**LESETEXT:**
/---
Du könntest einen Panel-PC via MPI mit alllen 3 SPS'en verbinden und z.B. mit ProTool-Runtime (oder WinCC Flex Runtime) die Rezept-Daten im- und exportieren (siehe Vorschlag von Jabba). Das habe ich noch nicht mit mehreren Steuerungen gemacht, aber mit einer SPS ist das bei uns zur Zeit die Technik der Wahl ...

Vielleicht hilft dir das als weitere Inspiration ...:twisted:

Nachsatz: mein Vorschlag 1 ist natürlich identisch mit dem einen Vorschlag von Jabba, habe ich allerdings jetzt erst gesehen ...


----------



## jabba (23 Mai 2007)

Net-Link ist schön, wenn das Netz schon überall liegt, und man dann von mehreren PC´s zugreifen will.

Wenn nur ein PC wie beschrieben zugreifen soll ist eine CP5611 (400€) und eine Anbindung über MPI wahrscheinlich billiger.
\---
**ZU LÖSENDE AUFGABEN:**
[1] Welche Lösung ist laut jabba im Forentext zur SPS-Anbindung wahrscheinlich billiger, wenn nur ein PC zugreifen soll?
[2] Stimmen die folgenden Aussagen mit dem Forentext zur SPS-Anbindung überein? (a) Im ersten Beitrag wird angegeben, dass der Im- und Export von Rezeptdaten bereits mit mehreren Steuerungen umgesetzt wurde. (b) Laut jabba ist Net-Link schön, wenn das Netz schon überall liegt. (c) Im ersten Beitrag wird WinCC Flex Runtime als Alternative zu ProTool-Runtime genannt.
[3] Greifen Sie den Forentext zur SPS-Anbindung auf und setzen Sie ihn nach seinem letzten Satz fort.
Das Material spielt hierfür keine Rolle.

(Einträge aus einer Sammlung)
/---
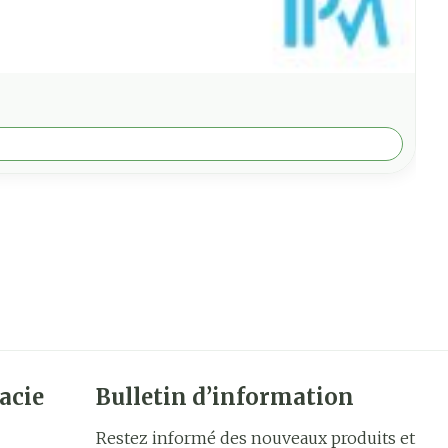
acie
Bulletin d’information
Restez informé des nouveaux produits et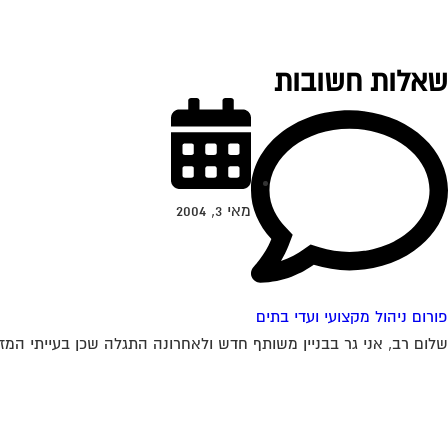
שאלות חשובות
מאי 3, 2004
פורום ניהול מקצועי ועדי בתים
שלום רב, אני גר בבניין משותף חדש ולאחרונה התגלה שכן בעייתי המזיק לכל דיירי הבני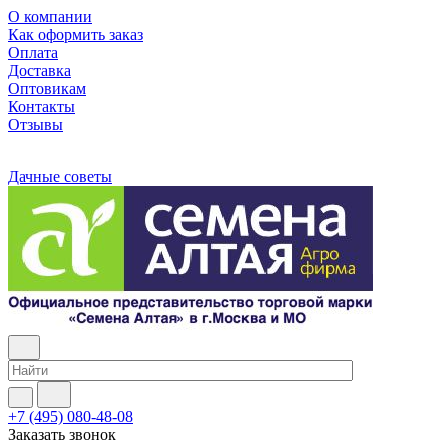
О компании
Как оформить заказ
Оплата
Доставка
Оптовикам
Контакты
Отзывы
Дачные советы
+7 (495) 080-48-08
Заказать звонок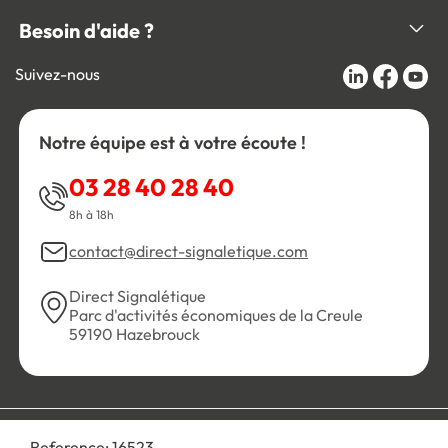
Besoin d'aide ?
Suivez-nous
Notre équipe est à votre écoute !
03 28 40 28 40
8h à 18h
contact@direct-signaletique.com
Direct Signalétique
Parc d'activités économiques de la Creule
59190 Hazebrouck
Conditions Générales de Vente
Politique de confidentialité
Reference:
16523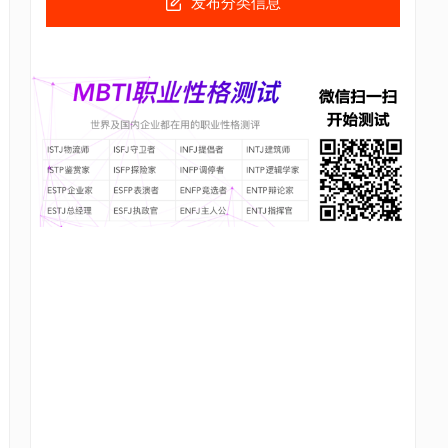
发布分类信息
\---
/---
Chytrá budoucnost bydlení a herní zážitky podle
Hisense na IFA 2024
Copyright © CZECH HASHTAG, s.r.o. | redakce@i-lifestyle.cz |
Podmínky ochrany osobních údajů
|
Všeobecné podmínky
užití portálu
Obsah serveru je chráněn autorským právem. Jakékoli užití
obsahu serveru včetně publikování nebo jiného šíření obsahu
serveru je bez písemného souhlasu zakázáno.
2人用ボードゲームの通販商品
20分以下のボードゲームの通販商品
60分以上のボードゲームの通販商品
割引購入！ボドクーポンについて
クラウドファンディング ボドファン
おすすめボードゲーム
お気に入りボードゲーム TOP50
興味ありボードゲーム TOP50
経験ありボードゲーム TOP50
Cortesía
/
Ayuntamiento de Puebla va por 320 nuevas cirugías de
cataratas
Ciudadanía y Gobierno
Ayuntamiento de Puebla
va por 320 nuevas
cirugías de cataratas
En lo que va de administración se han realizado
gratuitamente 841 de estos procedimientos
\---
/---
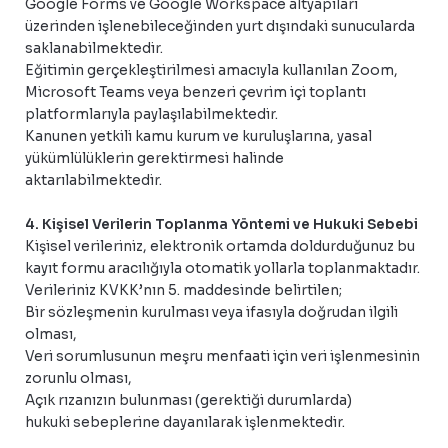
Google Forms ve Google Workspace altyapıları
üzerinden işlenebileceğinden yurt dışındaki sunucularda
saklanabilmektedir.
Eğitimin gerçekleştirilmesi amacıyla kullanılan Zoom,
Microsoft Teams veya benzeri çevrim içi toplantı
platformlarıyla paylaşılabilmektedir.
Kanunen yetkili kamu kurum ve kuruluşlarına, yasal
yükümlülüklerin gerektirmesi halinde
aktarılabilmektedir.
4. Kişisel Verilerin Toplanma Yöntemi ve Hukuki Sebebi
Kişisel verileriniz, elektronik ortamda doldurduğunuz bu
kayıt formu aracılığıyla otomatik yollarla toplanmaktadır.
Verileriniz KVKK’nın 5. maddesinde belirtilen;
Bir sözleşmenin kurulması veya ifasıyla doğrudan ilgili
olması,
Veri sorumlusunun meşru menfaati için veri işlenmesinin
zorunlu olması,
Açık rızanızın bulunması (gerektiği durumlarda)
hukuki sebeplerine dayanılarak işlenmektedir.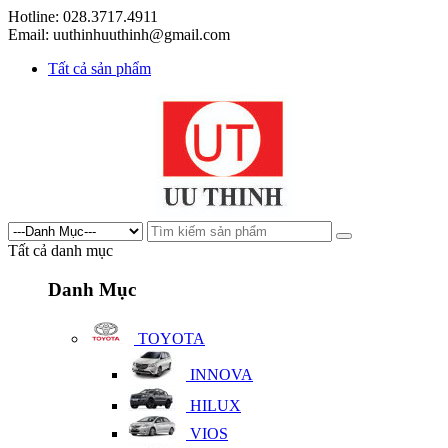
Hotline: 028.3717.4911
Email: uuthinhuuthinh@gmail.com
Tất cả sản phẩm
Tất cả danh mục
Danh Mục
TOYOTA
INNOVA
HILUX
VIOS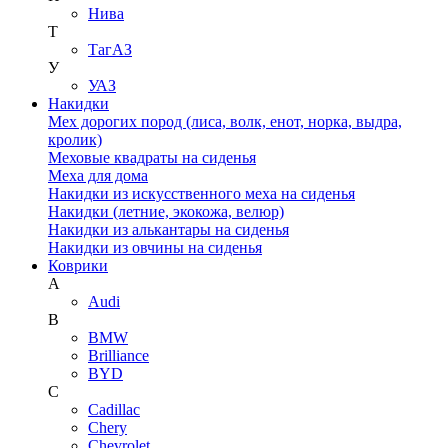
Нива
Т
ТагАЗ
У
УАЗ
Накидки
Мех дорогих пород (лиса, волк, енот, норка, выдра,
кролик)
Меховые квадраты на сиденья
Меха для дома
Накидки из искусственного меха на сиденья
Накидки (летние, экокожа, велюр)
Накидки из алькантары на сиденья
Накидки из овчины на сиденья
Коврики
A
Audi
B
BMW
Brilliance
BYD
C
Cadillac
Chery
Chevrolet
\---
**ANTWORTEN JE AUFGABE:**
[1] Eine CP5611 (400€) mit einer Anbindung über MPI.

[2]
(a) Nein: „Das habe ich noch nicht mit mehreren Steuerungen gemacht“
(b) Ja: „Net-Link ist schön, wenn das Netz schon überall liegt“
(c) Ja: „mit ProTool-Runtime (oder WinCC Flex Runtime)“

[3]
CP5611 400€
Prodave mini 200€
=600€ + Stecker(4*40€) und Kabel

Netlink ca 3*400€
AG-Link 400€
=1600€ + Netzwerkverkabelung
....
Das Programm erst mal schreiben

unbezahlbar  


Also nur mal eine Übersicht.


----------



## afk (23 Mai 2007)

jabba schrieb:


> Net-Link ist schön, wenn das Netz schon überall liegt, und man dann von mehreren PC´s zugreifen will.


Bei mehreren PCs ist der Netlink-PRO die richtige Wahl, da der Netlink nur zwei gleichzeitige Verbindungen auf der Ethernet-Seite kann.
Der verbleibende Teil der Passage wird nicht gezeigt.